I’d like to have a task that launches an external “launchServer” process available from the main project and all subprojects via a plugin. Unfortunately, if I launch my “launchServer” task from the root, it launches it for root + one instance per subproject. How do I get “singleton” behavior?
It’s hard to answer this question with the information provided. In general, you get “singleton” behavior by adding just one task, e.g. to the root project. Or you execute just the task in the root project with “gradle :launchServer”. Or you add the task just to the children, but not to the root project. (If necessary, you can add another child instead.)
thanks for the answer. your gradle :launchServer does work. However, it’s not really what I’m looking for. We will soon have hundreds of developers using gradle and I don’t want them to have to know to type a “:” in front of their task when they are at a subproject. And it doesn’t show in the task list for the subproject anyway, so they won’t discover it.

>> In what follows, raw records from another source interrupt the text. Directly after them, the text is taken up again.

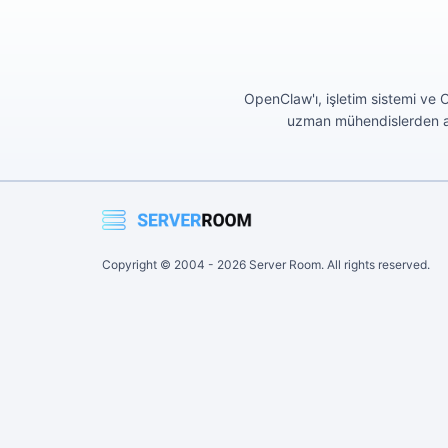
OpenClaw'ı, işletim sistemi ve
uzman mühendislerden anı
Copyright © 2004 -
2026
Server Room. All rights reserved.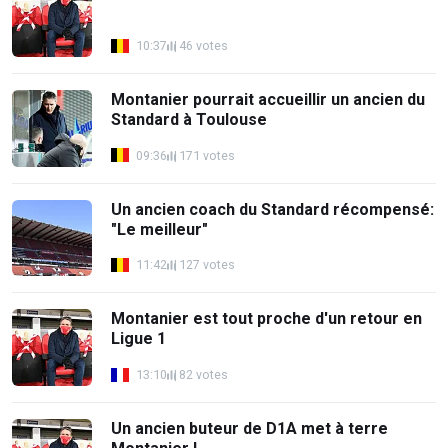
10:37
46 votes
Montanier pourrait accueillir un ancien du
Standard à Toulouse
09:36
171 votes
Un ancien coach du Standard récompensé:
"Le meilleur"
11:42
127 votes
Montanier est tout proche d'un retour en
Ligue 1
13:10
82 votes
Un ancien buteur de D1A met à terre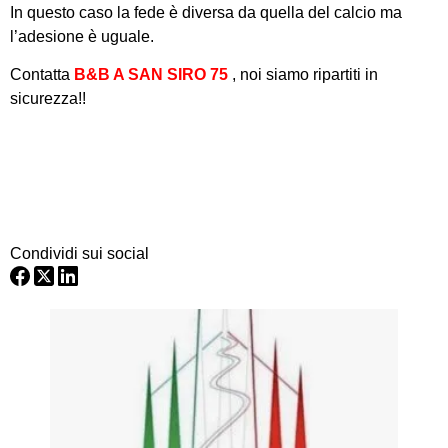
In questo caso la fede è diversa da quella del calcio ma
l’adesione è uguale.
Contatta
B&B A SAN SIRO 75
, noi siamo ripartiti in
sicurezza!!
Condividi sui social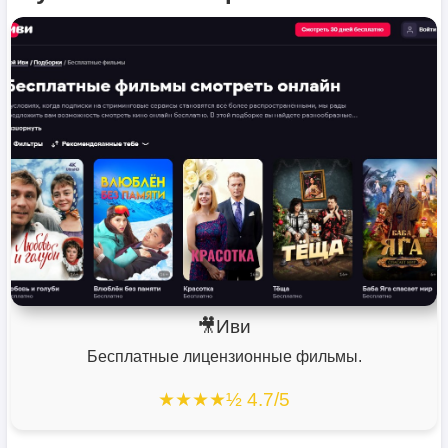
🎥Иви
Бесплатные лицензионные фильмы.
★★★★½ 4.7/5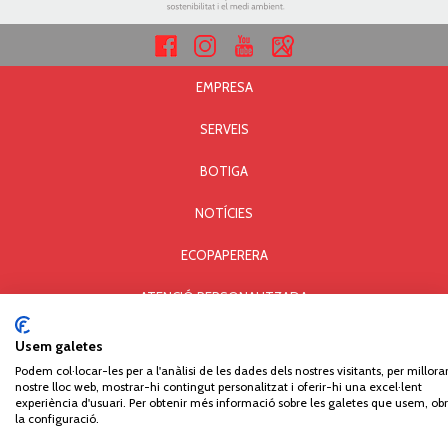
EMPRESA
SERVEIS
BOTIGA
NOTÍCIES
ECOPAPERERA
ATENCIÓ PERSONALITZADA
AVÍS LEGAL I PRIVACITAT
Usem galetes
Podem col·locar-les per a l'anàlisi de les dades dels nostres visitants, per millorar
POLÍTICA DE COOKIES
nostre lloc web, mostrar-hi contingut personalitzat i oferir-hi una excel·lent
experiència d'usuari. Per obtenir més informació sobre les galetes que usem, obr
la configuració.
Comercial Paperera i Materials d'Oficina, S.L. © Copyright - All rights reserved. Carrer Can
Pau Birol, 14 - Pol. Ind. Mas Xirgu - 17005 GIRONA - Tel. 972 406 301 - Fax 972 405 930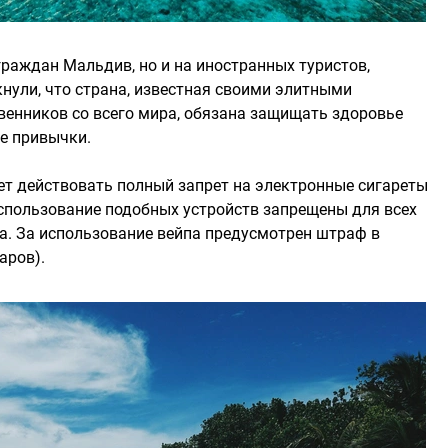
граждан Мальдив, но и на иностранных туристов,
нули, что страна, известная своими элитными
венников со всего мира, обязана защищать здоровье
ые привычки.
т действовать полный запрет на электронные сигареты
использование подобных устройств запрещены для всех
та. За использование вейпа предусмотрен штраф в
аров).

I tend to hang out at the root level myself, but many spend most of their time at the subproject level. I am looking for having the convenience of having a consistent command across all these cases.
sounds like there isn’t a good way to do this…
This is an interesting use case. We have been discussing pros and cons of the name matching execution pattern very often. An alternative implementation Gradle could do, is to have a pattern that is strictly task and task dependency based. The parent project would have dynamic aggregate tasks that correspond to the subproject tasks. The behavior would be mostly the same to the current. But in scenarios like yours you could modify the dependencies so that the parent project task would no longer aggregate.
One thing you could do right now, is to have the actual launchServer task defined in your root project. In your subprojects you could have launchServer tasks that dependOn ':launchServer". That way you can execute launchServer from everywhere with the desired behavior. The console output is quite verbose though if you execute it from root and might be confusing.
thanks for the workaround suggestion.
Is this something I should enter in Jira as a feature request (singleton task)?
I agree that we need a more flexible solution than the current name matching execution pattern. In particular, the current solution doesn’t allow for a task that can be executed for each project individually but has true aggregating behavior when executed for a non-leaf project. This is often a desired behavior for reporting plugins.
One improvement that comes to mind is to look for matching tasks starting from the top of the project hierarchy, and when a matching task is found, decide based on a standard task property whether to continue the search further down the hierarchy or not. This would neatly solve the aggregation problem.
this is a test (http://www.dzone.com/links/r/dive_into_html5_is_back_online.html).
Phil, please do create a JIRA for this. It’s something we should track.